It was around 1923 that Alfred Teitelbaum changed his name to Alfred Tarski. There were a number of reasons for the name change and for the other major change to his life which he decided to make at the same time, namely to change his religion from the Jewish faith to become a Roman Catholic. It was not just Alfred who made these two major moves, for his brother Waclaw took the name of Tarski and embraced Roman Catholicism at the same time. We have explained the new beginnings that Poland had experienced in the few years before this, and there were strong nationalist feelings in the country. There is no doubt that Tarski was strongly influenced by these feelings and wished to be a Pole and not a Jew. Both the name change and the change of religion made him more Polish. There was also the realisation that anti-Semitic views in the country made it almost impossible for a Jew to be appointed to a university post and Tarski, nearing the end of his doctoral studies, certainly wished to follow an academic career.

Tarski's first paper was published in 1921 when he was only 19 years old. In this paper he investigated set theory questions, and in fact set theory would be a continuing research interest for Tarski throughout his life. His doctoral studies were supervised by Lesniewski and he submitted his doctoral thesis for examination in 1923. In 1924 Tarski graduated with a doctorate, and became the youngest person ever to be awarded the degree by the University of Warsaw. Tarski's first major results were published in 1924 when he began building on the set theory results obtained by Cantor, Zermelo and Dedekind. He published a joint paper with Banach in that year on what is now called the Banach-Tarski paradox. This is not a paradox at all, the only reason that it is given this name is that it is counter-intuitive. The result proves that a sphere can be cut into a finite number of pieces and then reassembled into a sphere of larger size, or alternatively it can be reassembled into two spheres of equal size to the original one.

Tarski taught logic at the Polish Pedagogical Institute in Warsaw from 1922 to 1925 then in that year he was appointed Docent in mathematics and logic at the University of Warsaw. He later became Lukasiewicz's assistant but these university positions did not give him enough money to live on, so he had to earn his living with a second job. He became a mathematics professor at Zeromski's Lycée in Warsaw in 1925 and until 1939 he held these two full-time posts. On 23 June 1929 Tarski married Maria Witkowski who was a teacher at Zeromski's Lycée. Given Tarski's Polish patriotism which we mentioned above, it may be relevant to note that Maria was a Roman Catholic and she had worked as a courier for the army during Poland's fight for independence.

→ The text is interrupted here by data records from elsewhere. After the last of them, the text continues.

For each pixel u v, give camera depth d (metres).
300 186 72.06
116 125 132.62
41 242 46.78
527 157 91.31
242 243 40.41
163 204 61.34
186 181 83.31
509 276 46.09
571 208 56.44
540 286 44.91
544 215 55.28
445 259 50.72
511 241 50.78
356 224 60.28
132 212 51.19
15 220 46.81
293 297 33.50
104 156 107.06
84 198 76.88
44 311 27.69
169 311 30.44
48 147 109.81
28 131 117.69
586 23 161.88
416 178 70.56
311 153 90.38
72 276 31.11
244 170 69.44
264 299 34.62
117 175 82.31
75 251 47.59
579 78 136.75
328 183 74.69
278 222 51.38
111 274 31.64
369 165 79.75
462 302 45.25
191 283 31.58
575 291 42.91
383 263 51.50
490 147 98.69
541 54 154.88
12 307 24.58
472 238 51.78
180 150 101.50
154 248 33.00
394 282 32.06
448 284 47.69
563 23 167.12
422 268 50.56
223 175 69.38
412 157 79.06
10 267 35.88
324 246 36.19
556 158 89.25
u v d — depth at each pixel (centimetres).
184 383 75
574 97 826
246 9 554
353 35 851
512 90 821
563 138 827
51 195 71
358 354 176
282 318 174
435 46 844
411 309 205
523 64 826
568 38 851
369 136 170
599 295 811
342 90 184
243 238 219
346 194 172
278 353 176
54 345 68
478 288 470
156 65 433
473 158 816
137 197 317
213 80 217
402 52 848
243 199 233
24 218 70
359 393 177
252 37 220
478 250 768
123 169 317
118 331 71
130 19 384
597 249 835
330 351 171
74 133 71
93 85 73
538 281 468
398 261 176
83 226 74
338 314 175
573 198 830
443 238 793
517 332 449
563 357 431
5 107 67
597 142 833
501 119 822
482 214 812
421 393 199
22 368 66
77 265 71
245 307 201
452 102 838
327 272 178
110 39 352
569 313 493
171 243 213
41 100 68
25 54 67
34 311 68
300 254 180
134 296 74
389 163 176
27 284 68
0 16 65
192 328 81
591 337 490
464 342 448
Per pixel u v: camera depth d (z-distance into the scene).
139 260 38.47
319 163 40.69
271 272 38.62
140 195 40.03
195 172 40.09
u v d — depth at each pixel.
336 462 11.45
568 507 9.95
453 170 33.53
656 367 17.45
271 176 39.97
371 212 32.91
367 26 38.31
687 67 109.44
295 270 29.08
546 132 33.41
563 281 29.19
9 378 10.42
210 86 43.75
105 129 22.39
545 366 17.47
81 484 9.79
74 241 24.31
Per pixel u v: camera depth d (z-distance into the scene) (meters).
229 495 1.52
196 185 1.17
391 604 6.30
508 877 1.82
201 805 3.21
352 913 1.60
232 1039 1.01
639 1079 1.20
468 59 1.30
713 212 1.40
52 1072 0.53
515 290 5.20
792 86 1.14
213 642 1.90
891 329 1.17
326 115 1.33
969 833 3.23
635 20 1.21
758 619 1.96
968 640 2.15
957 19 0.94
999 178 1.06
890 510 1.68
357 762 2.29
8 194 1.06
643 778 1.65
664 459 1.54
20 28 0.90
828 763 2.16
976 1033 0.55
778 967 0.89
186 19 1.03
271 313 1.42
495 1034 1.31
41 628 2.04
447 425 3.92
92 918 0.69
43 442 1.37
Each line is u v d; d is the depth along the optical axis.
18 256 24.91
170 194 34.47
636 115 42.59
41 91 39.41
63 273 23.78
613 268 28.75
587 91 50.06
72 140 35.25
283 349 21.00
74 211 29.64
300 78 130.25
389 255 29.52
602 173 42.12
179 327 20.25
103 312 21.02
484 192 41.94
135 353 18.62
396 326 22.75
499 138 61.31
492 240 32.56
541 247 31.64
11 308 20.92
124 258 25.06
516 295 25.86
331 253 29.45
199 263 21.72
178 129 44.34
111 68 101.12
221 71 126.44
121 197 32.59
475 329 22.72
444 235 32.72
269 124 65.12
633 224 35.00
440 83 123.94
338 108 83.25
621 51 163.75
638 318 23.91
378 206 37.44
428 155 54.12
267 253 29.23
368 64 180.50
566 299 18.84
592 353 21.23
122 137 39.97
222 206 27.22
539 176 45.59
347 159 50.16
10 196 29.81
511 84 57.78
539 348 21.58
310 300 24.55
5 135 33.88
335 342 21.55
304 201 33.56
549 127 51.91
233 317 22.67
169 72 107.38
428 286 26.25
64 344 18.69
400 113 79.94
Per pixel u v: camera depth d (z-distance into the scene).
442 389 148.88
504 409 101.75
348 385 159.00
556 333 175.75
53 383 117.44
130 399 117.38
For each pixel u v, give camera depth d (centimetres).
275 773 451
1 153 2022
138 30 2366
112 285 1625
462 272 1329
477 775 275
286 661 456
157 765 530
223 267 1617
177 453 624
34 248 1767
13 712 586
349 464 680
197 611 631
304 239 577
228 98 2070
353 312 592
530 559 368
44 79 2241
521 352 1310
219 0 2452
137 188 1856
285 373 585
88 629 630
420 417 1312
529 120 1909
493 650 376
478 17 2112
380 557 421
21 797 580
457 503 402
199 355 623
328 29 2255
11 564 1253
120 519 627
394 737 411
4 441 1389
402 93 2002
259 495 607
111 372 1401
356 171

This was a time when Tarski's international reputation continued to grow. He visited the University of Vienna in February 1930 where he lectured to Menger's colloquium. In Vienna he met Gödel who had recently been awarded his doctorate and who became a member of the faculty later in that year. In 1933 Tarski published The concept of truth in formalized languages which is his now famous paper on the concept of truth:-

... which is among the most important papers ever written on mathematical logic. ... Not only does this paper provide a mathematically rigorous articulation of several ideas that had been developing in earlier mathematical logic, it also presents foundations on which later logic could be built.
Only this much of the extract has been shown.